_HOW TO COMPLETE THIS TASK_
Give everything from the start of the data down through the line containing "23: (144, 105)", both ends included, as a JSON list of strings with one string per line and blank lines left out.

BEGIN DATA PROVIDED

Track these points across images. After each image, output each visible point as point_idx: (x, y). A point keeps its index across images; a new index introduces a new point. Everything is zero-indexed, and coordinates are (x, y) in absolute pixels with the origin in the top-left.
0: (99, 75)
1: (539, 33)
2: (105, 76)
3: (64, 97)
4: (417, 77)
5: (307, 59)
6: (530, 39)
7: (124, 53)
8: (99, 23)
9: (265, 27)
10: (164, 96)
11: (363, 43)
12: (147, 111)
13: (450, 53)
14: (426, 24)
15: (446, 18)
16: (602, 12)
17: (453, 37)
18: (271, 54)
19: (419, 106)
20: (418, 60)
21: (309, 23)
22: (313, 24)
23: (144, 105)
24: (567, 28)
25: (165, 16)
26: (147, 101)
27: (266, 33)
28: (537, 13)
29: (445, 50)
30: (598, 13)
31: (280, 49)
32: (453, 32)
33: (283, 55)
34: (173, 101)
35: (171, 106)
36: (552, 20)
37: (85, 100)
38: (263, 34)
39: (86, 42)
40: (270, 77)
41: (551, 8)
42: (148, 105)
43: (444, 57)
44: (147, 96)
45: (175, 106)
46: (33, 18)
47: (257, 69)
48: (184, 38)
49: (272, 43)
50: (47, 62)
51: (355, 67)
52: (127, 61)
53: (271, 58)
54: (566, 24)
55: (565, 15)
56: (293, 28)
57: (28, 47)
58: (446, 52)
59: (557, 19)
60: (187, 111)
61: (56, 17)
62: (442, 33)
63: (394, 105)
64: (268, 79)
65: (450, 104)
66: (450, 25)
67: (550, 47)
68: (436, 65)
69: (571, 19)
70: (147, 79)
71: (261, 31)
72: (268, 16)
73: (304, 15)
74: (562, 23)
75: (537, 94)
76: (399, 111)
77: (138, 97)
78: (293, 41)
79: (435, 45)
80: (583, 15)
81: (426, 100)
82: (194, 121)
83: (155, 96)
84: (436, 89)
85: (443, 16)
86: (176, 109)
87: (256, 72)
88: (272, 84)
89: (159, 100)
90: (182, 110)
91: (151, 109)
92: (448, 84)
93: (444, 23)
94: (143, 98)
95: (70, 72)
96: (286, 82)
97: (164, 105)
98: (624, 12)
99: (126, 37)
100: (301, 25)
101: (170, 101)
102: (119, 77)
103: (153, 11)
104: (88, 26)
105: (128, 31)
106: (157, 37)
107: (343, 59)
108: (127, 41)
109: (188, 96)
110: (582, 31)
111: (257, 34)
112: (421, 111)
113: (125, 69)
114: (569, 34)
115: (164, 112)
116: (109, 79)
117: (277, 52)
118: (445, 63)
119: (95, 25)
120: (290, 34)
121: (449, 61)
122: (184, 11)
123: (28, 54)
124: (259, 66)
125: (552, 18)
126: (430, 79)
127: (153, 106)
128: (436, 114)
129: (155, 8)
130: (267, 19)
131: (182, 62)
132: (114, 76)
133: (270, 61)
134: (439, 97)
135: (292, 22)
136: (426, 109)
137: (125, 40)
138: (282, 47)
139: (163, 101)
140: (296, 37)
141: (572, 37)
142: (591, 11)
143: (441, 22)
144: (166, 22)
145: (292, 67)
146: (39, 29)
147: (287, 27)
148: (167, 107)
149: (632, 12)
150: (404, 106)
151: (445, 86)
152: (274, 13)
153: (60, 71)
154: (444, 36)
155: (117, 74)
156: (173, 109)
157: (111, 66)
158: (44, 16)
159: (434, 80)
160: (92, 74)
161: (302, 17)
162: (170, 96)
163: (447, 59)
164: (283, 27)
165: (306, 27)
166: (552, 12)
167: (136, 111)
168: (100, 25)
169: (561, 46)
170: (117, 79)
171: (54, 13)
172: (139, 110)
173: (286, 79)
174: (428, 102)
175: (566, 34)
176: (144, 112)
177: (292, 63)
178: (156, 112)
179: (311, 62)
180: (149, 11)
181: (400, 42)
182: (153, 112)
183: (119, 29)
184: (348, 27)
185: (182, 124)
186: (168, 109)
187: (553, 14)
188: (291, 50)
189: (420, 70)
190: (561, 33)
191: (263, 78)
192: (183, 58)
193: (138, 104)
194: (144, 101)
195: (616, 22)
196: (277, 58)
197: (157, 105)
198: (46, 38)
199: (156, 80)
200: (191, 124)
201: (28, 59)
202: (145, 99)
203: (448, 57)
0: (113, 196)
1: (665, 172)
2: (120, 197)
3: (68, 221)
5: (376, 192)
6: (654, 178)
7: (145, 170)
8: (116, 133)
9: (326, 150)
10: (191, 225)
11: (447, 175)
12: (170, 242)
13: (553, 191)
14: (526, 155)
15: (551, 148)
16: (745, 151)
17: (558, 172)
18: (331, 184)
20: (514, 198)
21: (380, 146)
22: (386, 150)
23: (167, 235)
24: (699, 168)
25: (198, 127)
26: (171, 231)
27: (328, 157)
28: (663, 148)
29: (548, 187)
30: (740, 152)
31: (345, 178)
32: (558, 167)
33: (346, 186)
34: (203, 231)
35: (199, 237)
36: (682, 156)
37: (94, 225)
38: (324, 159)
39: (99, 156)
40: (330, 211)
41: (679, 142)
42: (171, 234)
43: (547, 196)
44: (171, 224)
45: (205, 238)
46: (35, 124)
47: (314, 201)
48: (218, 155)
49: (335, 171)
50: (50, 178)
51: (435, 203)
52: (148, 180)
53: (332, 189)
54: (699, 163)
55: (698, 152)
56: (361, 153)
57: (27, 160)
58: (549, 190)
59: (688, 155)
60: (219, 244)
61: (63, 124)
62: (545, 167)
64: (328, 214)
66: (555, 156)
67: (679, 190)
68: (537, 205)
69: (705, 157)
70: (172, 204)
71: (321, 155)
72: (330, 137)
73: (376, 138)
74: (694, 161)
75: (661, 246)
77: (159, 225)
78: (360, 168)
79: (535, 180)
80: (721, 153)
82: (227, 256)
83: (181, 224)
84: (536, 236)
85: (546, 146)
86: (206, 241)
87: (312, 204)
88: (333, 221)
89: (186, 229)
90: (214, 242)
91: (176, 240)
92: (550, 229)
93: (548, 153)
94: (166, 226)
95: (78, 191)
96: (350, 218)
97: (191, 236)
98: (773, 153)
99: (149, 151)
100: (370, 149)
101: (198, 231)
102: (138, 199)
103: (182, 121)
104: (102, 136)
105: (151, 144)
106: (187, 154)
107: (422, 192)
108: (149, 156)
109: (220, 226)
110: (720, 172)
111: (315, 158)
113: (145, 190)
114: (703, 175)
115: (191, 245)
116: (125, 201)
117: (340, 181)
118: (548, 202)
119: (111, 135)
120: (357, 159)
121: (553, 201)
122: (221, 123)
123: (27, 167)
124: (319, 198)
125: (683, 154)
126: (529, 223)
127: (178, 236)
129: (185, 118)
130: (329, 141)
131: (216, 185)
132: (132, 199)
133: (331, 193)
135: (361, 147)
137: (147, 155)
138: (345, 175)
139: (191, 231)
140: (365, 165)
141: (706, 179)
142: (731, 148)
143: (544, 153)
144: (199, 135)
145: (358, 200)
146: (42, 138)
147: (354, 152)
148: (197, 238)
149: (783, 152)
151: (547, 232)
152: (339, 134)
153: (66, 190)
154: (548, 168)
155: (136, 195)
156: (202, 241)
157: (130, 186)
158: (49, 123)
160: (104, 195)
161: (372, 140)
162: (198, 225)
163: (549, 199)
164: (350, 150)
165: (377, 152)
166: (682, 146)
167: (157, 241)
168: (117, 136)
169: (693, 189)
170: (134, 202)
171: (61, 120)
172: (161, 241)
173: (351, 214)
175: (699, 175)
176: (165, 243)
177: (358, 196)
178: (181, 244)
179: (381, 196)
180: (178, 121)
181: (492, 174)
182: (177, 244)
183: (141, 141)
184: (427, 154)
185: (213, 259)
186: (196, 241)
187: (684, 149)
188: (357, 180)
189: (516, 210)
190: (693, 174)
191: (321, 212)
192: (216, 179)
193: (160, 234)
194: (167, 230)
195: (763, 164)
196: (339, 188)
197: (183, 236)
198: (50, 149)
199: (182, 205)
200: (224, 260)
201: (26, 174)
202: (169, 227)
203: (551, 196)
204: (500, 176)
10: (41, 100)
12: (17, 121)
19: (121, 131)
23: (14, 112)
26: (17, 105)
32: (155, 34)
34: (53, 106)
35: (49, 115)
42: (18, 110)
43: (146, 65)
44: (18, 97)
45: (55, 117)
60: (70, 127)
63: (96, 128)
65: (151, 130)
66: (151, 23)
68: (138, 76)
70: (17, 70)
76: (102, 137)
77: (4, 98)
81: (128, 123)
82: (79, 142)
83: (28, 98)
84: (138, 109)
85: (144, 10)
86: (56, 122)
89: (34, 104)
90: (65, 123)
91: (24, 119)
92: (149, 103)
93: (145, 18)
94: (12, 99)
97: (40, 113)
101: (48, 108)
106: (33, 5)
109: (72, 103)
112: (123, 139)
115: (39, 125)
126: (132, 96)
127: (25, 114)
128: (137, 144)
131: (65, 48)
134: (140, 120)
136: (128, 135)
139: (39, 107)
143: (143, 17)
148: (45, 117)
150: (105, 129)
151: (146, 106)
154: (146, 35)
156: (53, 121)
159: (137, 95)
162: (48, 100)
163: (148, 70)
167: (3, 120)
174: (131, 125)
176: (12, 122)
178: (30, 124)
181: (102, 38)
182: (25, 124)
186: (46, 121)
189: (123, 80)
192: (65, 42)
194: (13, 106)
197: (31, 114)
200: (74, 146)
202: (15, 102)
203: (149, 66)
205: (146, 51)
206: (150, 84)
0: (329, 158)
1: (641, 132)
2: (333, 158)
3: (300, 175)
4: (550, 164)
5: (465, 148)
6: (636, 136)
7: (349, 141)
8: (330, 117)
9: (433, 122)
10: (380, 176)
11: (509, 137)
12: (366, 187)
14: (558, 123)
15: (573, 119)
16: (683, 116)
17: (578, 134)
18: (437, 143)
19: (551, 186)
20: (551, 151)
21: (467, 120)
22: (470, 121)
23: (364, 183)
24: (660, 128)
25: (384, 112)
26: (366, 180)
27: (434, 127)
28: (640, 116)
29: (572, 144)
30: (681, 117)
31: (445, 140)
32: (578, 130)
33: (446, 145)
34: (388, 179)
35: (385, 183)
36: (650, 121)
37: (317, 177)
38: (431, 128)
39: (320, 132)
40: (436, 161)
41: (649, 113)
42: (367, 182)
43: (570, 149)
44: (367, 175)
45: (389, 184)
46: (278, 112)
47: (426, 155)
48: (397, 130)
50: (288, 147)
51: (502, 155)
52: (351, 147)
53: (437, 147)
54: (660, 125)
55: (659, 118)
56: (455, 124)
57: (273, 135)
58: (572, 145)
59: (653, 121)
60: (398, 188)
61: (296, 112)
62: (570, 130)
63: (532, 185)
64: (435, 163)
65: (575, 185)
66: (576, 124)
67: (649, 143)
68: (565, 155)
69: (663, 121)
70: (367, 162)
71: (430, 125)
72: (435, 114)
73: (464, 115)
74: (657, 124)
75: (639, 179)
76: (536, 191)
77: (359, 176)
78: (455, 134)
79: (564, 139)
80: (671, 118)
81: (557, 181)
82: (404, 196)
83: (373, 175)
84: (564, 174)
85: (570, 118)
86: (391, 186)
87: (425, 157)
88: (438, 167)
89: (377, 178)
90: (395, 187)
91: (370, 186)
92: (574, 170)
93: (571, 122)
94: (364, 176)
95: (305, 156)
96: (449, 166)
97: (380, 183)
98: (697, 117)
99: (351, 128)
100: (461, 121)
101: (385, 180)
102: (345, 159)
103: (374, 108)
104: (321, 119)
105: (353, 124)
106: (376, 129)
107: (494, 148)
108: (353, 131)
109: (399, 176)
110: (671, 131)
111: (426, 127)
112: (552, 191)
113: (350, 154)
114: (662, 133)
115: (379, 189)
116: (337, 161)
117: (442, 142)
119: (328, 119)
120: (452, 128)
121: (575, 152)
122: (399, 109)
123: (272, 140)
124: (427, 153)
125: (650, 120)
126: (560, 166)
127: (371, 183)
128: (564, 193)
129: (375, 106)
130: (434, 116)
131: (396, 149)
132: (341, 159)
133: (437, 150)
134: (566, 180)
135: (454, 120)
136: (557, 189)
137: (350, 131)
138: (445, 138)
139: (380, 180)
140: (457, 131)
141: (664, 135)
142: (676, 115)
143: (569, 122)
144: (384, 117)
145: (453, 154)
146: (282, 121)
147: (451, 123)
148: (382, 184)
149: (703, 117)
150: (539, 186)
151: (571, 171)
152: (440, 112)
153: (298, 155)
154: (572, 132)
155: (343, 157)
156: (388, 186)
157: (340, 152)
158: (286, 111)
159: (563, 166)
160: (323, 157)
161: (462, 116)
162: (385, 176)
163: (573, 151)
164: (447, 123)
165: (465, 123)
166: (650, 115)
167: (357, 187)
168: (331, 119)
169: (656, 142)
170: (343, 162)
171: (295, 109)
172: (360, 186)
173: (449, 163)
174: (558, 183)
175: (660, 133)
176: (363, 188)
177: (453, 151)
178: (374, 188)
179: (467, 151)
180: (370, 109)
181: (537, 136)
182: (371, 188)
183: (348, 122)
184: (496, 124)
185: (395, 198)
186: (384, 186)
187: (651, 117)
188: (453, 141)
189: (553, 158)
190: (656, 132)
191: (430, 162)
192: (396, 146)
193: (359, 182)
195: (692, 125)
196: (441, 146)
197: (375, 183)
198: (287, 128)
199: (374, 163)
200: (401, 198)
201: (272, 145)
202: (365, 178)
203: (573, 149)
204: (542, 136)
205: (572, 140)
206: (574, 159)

END DATA PROVIDED

_EXPECTED OUTPUT_
[
  "Track these points across images. After each image, output each visible point as point_idx: (x, y). A point keeps its index across images; a new index introduces a new point. Everything is zero-indexed, and coordinates are (x, y) in absolute pixels with the origin in the top-left.",
  "0: (99, 75)",
  "1: (539, 33)",
  "2: (105, 76)",
  "3: (64, 97)",
  "4: (417, 77)",
  "5: (307, 59)",
  "6: (530, 39)",
  "7: (124, 53)",
  "8: (99, 23)",
  "9: (265, 27)",
  "10: (164, 96)",
  "11: (363, 43)",
  "12: (147, 111)",
  "13: (450, 53)",
  "14: (426, 24)",
  "15: (446, 18)",
  "16: (602, 12)",
  "17: (453, 37)",
  "18: (271, 54)",
  "19: (419, 106)",
  "20: (418, 60)",
  "21: (309, 23)",
  "22: (313, 24)",
  "23: (144, 105)"
]